Ganz auszuschließen sei es aber nicht, dass der Wind lokal anders geströmt sei. Was die vom Standard befragten Offiziere ausschließen, ist ein Einsatz von wesentlich stärker wirkenden "Nebeltöpfen", die mehr künstlichen Rauch entwickeln. "Das ist ein anderes Kaliber"; aber diese Munitionsart sei am Donnerstag definitiv nicht verwendet worden.

Im Bundesheer ist man weiterhin der Ansicht, dass es keinerlei Fehlleistungen der beteiligten Soldaten gegeben hat. Allerdings wird eine Stellungnahme des zuständigen Kommandanten vermisst: Üblicherweise müsste dieser die bekannten Fakten erläutern und auf die Untersuchungen verweisen.

Die Rekruten - alle hatten tags zuvor einen Erste Hilfe-Kurs absolviert, weiters waren ein Krankepfleger und ein Heeressanitäter unter ihnen - hatten berichtet, dass ihnen verboten worden sei, Hilfe zu leisten. Nach dem Crash sei der Kommandant zur Unfallstelle gegangen, schildert Oberst Karl Kihszl. "Da bereits genügend Einsatzfahrzeuge eingetroffen waren, hat er entschieden, dass die Rekruten nicht benötigt würden."

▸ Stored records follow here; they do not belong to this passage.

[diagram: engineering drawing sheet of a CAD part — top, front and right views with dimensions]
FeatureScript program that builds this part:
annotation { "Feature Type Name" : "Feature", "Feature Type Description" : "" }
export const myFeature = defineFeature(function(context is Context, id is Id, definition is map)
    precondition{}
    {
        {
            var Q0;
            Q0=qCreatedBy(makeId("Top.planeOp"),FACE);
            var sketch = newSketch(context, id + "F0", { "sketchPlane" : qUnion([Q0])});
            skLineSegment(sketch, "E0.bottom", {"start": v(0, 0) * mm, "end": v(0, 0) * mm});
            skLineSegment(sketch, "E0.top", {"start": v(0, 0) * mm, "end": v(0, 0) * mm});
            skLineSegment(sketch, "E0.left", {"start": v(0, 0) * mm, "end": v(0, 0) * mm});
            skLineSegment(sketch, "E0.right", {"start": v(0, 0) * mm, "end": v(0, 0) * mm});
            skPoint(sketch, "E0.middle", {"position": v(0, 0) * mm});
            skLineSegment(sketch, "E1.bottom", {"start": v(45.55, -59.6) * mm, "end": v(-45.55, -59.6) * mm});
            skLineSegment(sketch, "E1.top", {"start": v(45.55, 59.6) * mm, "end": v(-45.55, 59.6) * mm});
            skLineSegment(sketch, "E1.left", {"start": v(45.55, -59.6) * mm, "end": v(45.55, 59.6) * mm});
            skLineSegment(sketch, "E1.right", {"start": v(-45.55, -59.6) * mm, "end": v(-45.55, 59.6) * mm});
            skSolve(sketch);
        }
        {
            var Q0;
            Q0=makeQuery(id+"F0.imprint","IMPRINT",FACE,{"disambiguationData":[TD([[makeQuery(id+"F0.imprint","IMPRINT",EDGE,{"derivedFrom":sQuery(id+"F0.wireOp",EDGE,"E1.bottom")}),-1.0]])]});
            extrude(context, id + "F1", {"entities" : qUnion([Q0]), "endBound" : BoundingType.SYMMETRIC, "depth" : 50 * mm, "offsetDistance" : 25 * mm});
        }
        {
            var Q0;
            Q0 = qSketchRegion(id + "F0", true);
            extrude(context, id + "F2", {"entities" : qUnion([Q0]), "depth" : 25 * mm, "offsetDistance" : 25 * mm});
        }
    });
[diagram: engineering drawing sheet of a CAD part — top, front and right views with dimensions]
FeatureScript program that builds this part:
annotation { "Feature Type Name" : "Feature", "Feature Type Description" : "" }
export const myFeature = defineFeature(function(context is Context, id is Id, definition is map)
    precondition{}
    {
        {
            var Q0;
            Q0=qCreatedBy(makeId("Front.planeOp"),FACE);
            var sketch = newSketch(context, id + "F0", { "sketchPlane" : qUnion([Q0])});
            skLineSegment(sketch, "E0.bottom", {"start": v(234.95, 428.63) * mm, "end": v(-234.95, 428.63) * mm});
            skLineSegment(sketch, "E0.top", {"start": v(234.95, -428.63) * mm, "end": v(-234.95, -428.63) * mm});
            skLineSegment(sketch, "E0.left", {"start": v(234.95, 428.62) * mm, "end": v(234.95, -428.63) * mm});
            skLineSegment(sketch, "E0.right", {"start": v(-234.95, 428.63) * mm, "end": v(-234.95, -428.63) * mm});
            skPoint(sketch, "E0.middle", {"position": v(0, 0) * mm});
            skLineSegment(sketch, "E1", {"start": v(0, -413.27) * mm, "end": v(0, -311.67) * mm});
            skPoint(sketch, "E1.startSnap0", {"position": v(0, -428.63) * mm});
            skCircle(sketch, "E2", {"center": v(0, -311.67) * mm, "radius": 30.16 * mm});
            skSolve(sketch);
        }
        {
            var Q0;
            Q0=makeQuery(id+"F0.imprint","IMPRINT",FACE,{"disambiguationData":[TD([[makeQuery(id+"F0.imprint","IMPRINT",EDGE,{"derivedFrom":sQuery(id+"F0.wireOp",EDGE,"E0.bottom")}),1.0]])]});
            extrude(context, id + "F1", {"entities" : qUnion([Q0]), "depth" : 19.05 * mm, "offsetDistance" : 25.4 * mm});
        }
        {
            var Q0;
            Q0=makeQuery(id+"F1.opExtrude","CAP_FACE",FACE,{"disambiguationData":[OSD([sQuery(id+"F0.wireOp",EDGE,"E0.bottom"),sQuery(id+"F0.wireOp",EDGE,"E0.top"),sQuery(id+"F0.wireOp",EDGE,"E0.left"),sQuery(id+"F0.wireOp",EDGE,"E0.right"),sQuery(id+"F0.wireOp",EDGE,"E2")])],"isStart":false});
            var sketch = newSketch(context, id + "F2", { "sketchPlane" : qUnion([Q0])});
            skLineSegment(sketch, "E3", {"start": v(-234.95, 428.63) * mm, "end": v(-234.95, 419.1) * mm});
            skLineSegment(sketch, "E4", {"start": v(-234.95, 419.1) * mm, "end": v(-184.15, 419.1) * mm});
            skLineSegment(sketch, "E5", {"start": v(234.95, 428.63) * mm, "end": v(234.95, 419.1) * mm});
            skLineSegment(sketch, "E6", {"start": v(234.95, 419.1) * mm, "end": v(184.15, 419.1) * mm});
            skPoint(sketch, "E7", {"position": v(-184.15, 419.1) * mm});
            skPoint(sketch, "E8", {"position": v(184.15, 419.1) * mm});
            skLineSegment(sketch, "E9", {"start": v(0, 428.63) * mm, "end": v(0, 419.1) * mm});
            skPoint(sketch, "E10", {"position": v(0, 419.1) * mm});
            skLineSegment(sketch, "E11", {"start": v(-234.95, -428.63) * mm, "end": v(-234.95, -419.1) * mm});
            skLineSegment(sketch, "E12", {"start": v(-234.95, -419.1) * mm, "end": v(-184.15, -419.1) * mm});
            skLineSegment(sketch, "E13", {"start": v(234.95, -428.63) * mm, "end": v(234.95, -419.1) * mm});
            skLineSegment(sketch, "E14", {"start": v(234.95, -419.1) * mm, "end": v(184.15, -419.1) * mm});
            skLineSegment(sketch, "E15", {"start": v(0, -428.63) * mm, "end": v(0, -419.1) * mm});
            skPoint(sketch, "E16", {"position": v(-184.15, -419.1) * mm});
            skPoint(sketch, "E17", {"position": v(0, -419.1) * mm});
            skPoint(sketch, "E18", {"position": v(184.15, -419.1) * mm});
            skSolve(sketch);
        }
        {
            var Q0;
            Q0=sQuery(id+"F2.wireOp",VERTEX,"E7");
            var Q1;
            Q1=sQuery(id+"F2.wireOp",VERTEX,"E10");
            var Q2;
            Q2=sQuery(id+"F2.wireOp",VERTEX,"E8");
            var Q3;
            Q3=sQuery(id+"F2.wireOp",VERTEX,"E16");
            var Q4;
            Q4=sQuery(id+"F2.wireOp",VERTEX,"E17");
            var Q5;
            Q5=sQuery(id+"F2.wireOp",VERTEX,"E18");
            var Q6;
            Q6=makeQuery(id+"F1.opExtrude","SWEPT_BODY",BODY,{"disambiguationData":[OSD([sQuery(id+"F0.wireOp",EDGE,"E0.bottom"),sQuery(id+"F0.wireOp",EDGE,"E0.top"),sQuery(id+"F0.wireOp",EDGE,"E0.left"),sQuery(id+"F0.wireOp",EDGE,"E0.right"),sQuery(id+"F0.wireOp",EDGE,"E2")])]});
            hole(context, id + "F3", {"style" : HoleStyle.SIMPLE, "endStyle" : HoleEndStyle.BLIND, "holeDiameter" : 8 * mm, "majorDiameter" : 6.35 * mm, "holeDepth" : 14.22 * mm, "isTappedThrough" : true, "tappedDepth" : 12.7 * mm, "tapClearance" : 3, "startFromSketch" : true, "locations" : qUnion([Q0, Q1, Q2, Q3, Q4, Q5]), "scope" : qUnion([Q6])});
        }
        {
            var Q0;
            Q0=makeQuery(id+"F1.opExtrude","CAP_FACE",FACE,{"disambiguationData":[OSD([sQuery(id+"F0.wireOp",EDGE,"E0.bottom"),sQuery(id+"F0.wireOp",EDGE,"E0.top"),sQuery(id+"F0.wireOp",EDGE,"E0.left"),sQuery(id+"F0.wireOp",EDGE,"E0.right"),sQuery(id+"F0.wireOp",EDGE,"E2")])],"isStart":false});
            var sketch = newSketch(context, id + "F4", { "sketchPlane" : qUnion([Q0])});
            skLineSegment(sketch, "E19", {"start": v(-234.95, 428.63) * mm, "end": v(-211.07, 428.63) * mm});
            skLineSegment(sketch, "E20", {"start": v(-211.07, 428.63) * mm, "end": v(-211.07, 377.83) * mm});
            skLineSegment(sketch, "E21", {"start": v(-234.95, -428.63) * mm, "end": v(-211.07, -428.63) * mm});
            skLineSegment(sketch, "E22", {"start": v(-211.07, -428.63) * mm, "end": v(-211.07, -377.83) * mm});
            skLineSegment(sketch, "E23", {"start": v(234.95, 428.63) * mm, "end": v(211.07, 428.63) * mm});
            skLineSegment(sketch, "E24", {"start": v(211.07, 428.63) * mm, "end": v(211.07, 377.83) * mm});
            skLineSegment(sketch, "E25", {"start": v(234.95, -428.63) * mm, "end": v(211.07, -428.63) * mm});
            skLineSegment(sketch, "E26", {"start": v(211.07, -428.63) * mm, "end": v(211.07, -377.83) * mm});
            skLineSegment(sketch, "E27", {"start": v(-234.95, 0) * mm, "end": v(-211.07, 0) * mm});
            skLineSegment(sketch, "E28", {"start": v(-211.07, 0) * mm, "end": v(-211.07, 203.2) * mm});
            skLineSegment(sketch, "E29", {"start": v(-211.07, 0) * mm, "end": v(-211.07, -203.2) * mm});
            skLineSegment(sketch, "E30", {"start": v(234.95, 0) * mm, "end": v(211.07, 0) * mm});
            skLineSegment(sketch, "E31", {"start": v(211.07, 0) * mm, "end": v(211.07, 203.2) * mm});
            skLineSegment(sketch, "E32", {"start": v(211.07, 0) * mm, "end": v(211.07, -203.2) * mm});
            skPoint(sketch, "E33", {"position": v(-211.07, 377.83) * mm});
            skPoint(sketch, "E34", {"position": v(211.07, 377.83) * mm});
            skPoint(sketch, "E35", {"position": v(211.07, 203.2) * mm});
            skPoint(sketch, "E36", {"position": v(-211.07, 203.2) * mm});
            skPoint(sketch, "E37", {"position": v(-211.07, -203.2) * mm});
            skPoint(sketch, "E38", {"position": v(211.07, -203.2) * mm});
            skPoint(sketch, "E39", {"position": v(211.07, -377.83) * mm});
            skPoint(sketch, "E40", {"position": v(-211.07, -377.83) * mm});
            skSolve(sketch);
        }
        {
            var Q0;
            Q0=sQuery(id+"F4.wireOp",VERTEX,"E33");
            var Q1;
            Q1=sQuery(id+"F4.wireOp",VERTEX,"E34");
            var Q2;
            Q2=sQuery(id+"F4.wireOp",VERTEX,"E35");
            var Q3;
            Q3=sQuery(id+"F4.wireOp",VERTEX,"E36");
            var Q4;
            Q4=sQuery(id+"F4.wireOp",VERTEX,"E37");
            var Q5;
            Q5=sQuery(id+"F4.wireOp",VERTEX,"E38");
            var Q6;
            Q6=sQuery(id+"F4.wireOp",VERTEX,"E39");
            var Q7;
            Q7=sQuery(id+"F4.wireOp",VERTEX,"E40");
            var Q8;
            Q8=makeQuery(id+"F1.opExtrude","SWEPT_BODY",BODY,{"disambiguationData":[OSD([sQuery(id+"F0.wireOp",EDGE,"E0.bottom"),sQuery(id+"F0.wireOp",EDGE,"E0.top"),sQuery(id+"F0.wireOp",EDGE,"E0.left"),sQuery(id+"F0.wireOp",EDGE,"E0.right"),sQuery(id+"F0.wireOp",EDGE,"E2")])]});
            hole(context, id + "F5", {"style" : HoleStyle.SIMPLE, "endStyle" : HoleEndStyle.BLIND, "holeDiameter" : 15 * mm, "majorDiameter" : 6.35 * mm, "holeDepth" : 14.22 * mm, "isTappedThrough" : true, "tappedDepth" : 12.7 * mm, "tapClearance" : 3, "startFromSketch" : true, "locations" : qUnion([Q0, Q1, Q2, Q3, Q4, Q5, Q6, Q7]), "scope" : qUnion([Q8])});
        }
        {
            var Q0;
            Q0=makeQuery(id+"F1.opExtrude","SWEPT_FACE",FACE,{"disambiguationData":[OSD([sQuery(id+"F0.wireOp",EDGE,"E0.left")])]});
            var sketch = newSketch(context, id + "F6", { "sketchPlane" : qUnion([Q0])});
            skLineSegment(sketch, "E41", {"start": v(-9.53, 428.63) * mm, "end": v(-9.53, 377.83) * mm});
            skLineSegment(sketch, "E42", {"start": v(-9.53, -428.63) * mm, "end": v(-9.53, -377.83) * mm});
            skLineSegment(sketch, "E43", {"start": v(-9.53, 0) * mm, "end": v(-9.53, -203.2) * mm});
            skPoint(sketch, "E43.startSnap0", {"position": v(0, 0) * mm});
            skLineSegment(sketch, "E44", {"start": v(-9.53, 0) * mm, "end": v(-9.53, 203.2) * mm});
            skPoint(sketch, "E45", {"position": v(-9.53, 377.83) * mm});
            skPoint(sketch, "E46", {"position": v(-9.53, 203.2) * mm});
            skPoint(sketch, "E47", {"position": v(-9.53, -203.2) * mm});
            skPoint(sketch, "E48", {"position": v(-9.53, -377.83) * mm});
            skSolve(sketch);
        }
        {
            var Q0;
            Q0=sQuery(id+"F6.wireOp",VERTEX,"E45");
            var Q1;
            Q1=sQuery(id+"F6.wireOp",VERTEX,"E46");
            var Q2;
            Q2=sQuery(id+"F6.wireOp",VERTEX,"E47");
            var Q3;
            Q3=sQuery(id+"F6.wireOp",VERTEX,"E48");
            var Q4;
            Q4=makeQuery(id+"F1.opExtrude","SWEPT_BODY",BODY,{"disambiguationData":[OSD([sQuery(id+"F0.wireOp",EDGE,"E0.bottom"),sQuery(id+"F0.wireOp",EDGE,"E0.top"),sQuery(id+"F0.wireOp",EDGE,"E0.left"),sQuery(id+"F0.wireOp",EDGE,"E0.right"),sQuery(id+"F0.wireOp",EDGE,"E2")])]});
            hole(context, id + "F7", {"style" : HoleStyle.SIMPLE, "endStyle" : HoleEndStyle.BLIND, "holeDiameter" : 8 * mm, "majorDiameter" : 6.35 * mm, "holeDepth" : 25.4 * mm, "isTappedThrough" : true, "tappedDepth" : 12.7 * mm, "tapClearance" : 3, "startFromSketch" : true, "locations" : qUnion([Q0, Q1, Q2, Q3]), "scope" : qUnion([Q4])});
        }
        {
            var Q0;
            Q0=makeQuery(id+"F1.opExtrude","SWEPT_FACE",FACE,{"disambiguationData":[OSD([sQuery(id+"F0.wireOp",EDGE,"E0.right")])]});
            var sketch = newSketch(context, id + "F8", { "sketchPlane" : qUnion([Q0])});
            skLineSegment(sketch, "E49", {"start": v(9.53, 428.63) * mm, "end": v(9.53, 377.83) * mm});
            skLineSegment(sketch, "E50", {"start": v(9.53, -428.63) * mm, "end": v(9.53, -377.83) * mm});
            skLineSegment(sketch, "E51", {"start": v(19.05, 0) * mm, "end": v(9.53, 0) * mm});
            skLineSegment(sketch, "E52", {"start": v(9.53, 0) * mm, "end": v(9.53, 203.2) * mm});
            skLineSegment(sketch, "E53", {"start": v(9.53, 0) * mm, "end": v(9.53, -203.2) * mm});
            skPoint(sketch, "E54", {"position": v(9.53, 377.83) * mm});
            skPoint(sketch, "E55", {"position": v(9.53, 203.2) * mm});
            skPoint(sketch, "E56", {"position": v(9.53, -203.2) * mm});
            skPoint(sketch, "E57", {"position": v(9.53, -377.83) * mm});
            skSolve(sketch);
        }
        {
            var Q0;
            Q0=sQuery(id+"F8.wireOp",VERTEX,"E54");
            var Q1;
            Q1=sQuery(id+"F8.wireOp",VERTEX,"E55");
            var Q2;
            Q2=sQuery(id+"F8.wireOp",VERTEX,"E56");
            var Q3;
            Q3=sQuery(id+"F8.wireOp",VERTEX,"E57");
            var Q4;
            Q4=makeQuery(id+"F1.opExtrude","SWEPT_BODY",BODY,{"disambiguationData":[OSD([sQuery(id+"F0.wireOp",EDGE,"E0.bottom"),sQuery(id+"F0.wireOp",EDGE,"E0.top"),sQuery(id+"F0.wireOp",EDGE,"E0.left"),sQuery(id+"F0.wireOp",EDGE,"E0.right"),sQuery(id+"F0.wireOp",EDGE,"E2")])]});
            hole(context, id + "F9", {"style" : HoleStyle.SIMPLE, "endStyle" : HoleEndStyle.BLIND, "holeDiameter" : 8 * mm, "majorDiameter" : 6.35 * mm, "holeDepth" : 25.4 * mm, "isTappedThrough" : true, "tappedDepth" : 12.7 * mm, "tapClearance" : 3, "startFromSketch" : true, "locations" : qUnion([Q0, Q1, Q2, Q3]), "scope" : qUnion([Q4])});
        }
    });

Außerdem seien diese medizinisch nicht ausreichend ausgebildet. Dem widerspricht Anton Gaal, der Vorsitzende der Bundesheerbeschwerdekommission. "Man braucht sich nur die Straßenverkehrsordnung anzuschauen, und weiß, dass man zur Hilfeleistung verpflichtet ist." Im ORF kündigte er überdies Konsequenzen an, falls es ein Redevorbot für die jungen Soldaten gegeben haben sollte. Verteidigungsminister Norbert Darabos (SPÖ) versicherte, dass die Zeugen unbesorgt aussagen könnten; es drohten keine Konsequenzen wegen unterlassener Hilfeleistung. "Wir wollen klar untersucht wissen, wer Schuld trägt, dann wird es Konsequenzen geben."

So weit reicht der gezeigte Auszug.